Es ist das Bühnenbild von „Aurora Negra“. So auch der Titel der Inszenierung und Name des portugiesischen Kollektivs von Cleo Diára, Isabél Zuaa und Nádia Yracema. Sie gründeten es 2020, um ihren Geschichten eigene Stimmen und eine eigene künstlerische Ausdrucksmöglichkeit zu geben. Über vierzig Mal haben Sie ihre erste Arbeit „Aurora Negra“ bisher aufgeführt, davon dreimal in Deutschland – Düsseldorf, Heidelberg und nun in Mainz. Übersetzt bedeutet der Name Schwarze Morgenröte und entstand aus dem Grundgedanken etwas Revolutionäres in Gang zu setzen. Eine Idee zum Beispiel, welche wie die Morgenröte langsam anfängt und zu etwas Größerem wächst. Darunter fällt für das Kollektiv das unsichtbare Leben von Schwarzen Frauen, welches sie mit diesem Namen ehren wollen.

 Die drei Performerinnen stehen in blauem Licht und richten ihr Gesicht gen Himmel, die Arme nach vorne ausgestreckt.
Anrufung der Ahnen: (v.l.n.r.) Isabél Zuua, Nádia Yracema, Cleo Diára; Foto: Holger Rudolph

„Eine Frau wie wir, wie ich“

Im Ohr summt noch das Echo von metallisch scheppernden Glocken, als die drei Frauen in rot-weißen Gewändern auftreten. Zwei halten rauchende Räucherstäbchen in den Händen, eine verstreut in regelmäßigen Abständen eine Art körnigen Staub entlang des Bühnenrandes. Es scheint sich ein Ritual auf der Bühne zu entfalten, in dessen Regeln ich nicht eingeweiht bin. Aber trotzdem nehme ich teil, weil ich es durch meine Anwesenheit bezeuge. Aus dem Off singt eine Frau in einer mir fremden Sprache, die Übertitel weisen aus, dass es sich um kapverdisches Kreol handelt und dass es um folgende Anrufung geht: „Mutter, richte meinen Körper auf / Mutter, entfalte auch meinen Geist“.

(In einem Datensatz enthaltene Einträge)

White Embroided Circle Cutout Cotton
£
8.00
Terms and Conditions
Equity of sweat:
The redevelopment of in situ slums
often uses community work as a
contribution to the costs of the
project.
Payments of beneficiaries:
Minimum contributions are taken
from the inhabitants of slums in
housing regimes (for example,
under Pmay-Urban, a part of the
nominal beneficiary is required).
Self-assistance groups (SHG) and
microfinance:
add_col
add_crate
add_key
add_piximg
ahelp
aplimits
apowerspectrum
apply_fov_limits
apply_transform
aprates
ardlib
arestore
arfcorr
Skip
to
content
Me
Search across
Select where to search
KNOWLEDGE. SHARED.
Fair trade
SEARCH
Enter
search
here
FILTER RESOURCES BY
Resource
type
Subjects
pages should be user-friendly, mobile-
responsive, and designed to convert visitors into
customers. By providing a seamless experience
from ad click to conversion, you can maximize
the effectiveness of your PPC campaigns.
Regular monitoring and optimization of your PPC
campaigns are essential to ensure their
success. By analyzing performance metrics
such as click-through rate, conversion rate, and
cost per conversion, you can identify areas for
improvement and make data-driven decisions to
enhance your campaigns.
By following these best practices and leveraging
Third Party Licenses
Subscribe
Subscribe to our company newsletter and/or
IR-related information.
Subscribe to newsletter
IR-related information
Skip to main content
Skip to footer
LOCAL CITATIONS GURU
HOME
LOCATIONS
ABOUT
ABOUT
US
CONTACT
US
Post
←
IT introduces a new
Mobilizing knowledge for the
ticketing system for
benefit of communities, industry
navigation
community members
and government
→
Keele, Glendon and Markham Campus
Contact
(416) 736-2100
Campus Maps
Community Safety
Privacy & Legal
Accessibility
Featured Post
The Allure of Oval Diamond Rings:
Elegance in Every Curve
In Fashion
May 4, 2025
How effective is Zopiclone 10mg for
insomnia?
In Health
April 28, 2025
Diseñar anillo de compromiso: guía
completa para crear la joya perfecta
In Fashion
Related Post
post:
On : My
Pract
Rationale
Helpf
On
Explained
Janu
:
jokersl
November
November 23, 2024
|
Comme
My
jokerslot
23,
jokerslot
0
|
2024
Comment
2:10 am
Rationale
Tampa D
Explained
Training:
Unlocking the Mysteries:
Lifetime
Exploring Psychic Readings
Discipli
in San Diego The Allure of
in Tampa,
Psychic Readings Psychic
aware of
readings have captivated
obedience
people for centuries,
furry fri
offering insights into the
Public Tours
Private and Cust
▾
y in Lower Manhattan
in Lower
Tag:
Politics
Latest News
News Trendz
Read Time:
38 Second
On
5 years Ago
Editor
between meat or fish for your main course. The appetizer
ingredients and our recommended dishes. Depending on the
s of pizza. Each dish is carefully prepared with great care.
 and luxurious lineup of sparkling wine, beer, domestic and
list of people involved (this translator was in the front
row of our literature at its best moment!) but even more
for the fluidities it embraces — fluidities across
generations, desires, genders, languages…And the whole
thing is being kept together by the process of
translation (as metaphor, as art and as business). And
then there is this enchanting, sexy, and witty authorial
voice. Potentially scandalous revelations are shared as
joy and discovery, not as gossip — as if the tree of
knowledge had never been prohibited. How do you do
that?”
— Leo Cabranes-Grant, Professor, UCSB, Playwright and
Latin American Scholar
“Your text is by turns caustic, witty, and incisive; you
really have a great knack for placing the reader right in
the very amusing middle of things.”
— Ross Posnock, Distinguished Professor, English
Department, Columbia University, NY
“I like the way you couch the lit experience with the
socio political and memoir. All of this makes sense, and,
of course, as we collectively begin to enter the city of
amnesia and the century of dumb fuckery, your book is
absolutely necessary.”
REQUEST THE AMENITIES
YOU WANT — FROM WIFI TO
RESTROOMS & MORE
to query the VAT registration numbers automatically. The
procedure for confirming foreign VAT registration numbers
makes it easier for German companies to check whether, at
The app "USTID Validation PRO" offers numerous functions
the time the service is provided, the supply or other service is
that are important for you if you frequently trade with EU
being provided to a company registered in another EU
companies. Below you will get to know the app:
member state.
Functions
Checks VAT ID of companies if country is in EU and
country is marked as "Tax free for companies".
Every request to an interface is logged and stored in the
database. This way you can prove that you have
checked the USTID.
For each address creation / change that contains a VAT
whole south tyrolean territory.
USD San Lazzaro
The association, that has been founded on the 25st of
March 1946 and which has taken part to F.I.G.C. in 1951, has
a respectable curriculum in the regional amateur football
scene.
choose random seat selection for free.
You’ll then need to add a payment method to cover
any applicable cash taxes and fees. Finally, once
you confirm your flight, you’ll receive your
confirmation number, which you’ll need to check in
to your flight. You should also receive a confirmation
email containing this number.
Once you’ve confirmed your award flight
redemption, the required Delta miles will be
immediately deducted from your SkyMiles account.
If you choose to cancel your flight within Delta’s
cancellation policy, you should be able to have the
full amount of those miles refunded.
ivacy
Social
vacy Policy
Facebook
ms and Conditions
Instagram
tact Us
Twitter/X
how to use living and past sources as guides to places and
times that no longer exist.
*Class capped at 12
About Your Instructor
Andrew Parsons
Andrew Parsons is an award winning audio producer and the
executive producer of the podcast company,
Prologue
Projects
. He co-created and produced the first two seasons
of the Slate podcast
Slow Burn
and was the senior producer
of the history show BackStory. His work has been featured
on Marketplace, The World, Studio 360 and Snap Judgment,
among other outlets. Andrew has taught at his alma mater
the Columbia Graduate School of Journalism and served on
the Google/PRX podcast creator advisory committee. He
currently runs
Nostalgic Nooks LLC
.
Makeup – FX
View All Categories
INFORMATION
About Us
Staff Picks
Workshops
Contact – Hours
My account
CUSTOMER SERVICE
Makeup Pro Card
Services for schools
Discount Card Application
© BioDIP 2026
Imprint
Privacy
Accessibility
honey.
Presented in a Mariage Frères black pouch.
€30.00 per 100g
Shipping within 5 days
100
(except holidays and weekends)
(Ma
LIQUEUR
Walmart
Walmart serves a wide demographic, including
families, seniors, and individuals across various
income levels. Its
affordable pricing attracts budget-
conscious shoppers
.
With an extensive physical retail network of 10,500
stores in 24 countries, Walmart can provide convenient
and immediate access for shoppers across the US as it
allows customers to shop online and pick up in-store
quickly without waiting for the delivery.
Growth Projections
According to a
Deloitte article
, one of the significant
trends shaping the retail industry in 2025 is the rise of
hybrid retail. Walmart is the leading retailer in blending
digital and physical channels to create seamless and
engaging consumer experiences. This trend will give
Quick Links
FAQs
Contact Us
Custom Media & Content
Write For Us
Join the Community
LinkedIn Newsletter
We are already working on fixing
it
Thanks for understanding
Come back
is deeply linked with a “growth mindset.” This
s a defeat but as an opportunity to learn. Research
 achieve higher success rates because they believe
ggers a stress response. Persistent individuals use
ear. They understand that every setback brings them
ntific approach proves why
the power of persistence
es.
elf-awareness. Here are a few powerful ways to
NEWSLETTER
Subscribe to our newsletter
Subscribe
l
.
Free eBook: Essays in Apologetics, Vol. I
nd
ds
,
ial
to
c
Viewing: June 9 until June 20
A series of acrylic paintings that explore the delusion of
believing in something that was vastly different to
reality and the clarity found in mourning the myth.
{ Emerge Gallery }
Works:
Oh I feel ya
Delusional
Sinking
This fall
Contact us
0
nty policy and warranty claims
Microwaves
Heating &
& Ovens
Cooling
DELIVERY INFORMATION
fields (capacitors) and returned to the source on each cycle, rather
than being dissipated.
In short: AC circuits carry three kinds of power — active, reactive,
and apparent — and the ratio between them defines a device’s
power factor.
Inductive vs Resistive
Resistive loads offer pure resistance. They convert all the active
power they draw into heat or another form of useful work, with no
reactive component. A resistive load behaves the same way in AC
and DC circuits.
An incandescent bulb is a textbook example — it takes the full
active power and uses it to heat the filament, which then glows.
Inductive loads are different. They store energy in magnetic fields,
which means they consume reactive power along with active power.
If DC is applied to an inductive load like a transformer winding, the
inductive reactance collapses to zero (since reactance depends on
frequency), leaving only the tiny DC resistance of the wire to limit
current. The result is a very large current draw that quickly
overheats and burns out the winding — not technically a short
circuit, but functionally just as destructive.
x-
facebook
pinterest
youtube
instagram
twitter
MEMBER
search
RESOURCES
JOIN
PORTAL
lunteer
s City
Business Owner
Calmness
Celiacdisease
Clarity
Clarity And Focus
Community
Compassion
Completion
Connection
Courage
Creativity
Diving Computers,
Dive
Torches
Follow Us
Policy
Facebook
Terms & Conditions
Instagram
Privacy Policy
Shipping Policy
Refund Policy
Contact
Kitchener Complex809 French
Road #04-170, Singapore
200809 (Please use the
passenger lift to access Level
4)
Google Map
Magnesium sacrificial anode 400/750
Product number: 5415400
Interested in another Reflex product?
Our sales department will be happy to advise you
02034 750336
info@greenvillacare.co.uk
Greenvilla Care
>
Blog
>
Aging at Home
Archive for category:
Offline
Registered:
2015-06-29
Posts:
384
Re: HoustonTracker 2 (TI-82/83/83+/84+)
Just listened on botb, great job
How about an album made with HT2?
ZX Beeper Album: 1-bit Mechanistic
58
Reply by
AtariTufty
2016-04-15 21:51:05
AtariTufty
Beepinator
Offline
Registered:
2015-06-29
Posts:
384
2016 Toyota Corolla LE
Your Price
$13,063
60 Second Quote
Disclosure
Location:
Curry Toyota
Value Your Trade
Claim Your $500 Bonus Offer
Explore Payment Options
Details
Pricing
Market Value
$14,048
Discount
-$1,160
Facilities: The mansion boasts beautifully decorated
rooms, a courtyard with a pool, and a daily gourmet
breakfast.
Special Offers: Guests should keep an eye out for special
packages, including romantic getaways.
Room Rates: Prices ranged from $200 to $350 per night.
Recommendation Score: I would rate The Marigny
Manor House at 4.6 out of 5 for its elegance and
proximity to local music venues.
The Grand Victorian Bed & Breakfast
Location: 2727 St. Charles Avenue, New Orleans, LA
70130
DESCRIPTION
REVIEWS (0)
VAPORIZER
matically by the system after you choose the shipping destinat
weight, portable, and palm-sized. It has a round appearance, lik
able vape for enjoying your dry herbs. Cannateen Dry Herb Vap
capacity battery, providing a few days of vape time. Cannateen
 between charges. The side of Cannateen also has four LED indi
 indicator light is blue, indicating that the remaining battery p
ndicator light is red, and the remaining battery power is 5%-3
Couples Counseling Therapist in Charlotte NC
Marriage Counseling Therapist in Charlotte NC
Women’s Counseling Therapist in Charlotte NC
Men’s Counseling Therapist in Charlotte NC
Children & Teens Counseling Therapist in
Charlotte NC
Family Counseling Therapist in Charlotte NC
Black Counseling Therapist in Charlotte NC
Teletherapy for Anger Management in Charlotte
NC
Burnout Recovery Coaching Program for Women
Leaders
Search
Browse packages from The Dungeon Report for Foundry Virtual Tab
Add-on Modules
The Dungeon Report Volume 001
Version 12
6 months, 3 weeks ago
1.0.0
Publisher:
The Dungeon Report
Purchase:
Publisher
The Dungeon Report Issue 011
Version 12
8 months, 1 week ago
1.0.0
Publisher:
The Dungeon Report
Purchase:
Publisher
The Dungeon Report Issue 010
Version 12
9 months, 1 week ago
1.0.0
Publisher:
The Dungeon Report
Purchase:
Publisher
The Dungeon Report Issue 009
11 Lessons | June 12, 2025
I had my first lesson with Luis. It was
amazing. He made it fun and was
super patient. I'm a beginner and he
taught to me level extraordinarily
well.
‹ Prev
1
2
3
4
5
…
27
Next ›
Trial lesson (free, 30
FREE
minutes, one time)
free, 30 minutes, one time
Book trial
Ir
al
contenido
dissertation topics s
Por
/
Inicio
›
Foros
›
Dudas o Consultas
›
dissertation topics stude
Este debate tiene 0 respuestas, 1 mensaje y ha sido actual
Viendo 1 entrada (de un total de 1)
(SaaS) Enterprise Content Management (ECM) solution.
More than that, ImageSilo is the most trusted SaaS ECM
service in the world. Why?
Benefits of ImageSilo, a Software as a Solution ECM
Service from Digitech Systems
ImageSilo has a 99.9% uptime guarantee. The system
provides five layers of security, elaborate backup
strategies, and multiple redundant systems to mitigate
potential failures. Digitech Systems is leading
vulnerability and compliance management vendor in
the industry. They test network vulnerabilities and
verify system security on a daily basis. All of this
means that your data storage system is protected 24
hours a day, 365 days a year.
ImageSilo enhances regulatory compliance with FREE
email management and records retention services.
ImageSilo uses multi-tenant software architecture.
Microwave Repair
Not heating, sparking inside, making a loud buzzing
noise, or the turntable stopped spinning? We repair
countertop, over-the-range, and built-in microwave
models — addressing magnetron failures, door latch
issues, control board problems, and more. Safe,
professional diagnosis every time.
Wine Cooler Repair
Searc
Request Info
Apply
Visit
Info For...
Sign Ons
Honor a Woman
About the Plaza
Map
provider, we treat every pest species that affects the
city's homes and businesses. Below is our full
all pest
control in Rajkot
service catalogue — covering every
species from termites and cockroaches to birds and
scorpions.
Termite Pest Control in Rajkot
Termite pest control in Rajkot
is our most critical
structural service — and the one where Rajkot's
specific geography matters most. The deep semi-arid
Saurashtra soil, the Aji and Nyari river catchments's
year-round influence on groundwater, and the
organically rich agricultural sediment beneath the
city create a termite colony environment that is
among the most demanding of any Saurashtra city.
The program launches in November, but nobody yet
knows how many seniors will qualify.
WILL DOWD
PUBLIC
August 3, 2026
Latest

● **Zu bearbeitende Aufgaben**:
A: Welche deutschen Städte nennt der Text über „Aurora Negra“ als Aufführungsorte? Zähle bitte alle auf.
B: Führe den Text über „Aurora Negra“ im Anschluss an seinen letzten Satz fort.
Die Einträge spielen hierbei keine Rolle.

● **Lösungen zur Übung**:
A: Düsseldorf, Heidelberg und Mainz.

B:
Aus dem räumlichen Ritual wird ein körperlicher Vollzug. Eine Frau umfasst das Kinn der anderen, richtet ihren Kopf auf, die Aufgerichtete lächelt. Ein gemeinsamer Tanz entsteht, lachende Gesichter, gesungene Phrasen vom Band, die drei Darstellerinnen singen mit. Eine kraftvolle Atmosphäre, spürbar im eigenen Körper. Gänsehaut. Die Tonstärke verdichtet sich, mündet in lautes Rufen, löst sich auf im Beschwören der Vorfahren. Die drei Frauen stellen sich dem Publikum entgegen und rufen Dona Maria an, die Prinzessin von Brasilien.

Die Performerinnen Nádia Yracema und Isabél Zuua liegen entspannt am Boden, Isabél frisiert Nádia die Haare, während die dritte Performerin Cleo Diára bei ihnen steht und gestikulierend erzählt..
Kindheitserzählungen (v.l.n.r.) Nádia Yracema, Isabél Zuua, Cleo Diára; Foto: Holger Rudolph

Auch bekannt unter dem Namen Maria II. da Glória ist sie als Frau mit Migrationshintergrund (in Brasilien geboren, später nach Portugal ausgewandert) personaler Ausgangspunkt für die Performance der drei Frauen. Im Anschluss der Aufführung berichten Cleo Diára, Isabél Zuaa und Nádia Yracema im Nachgespräch in der Kakadu Bar, dass Dona Maria für sie besonders zugänglich war, da auch sie unter dem Patriachat gelitten und eine Migrationsgeschichte habe. Allerdings habe sie auf der anderen Seite der Medaille von Kolonialisierung und Herrschaft gestanden. Deswegen wird sie in der Aufführung lediglich als Angesprochene situiert, damit die drei Performerinnen ihre Geschichte erzählen können, die sonst ungehört bleibt.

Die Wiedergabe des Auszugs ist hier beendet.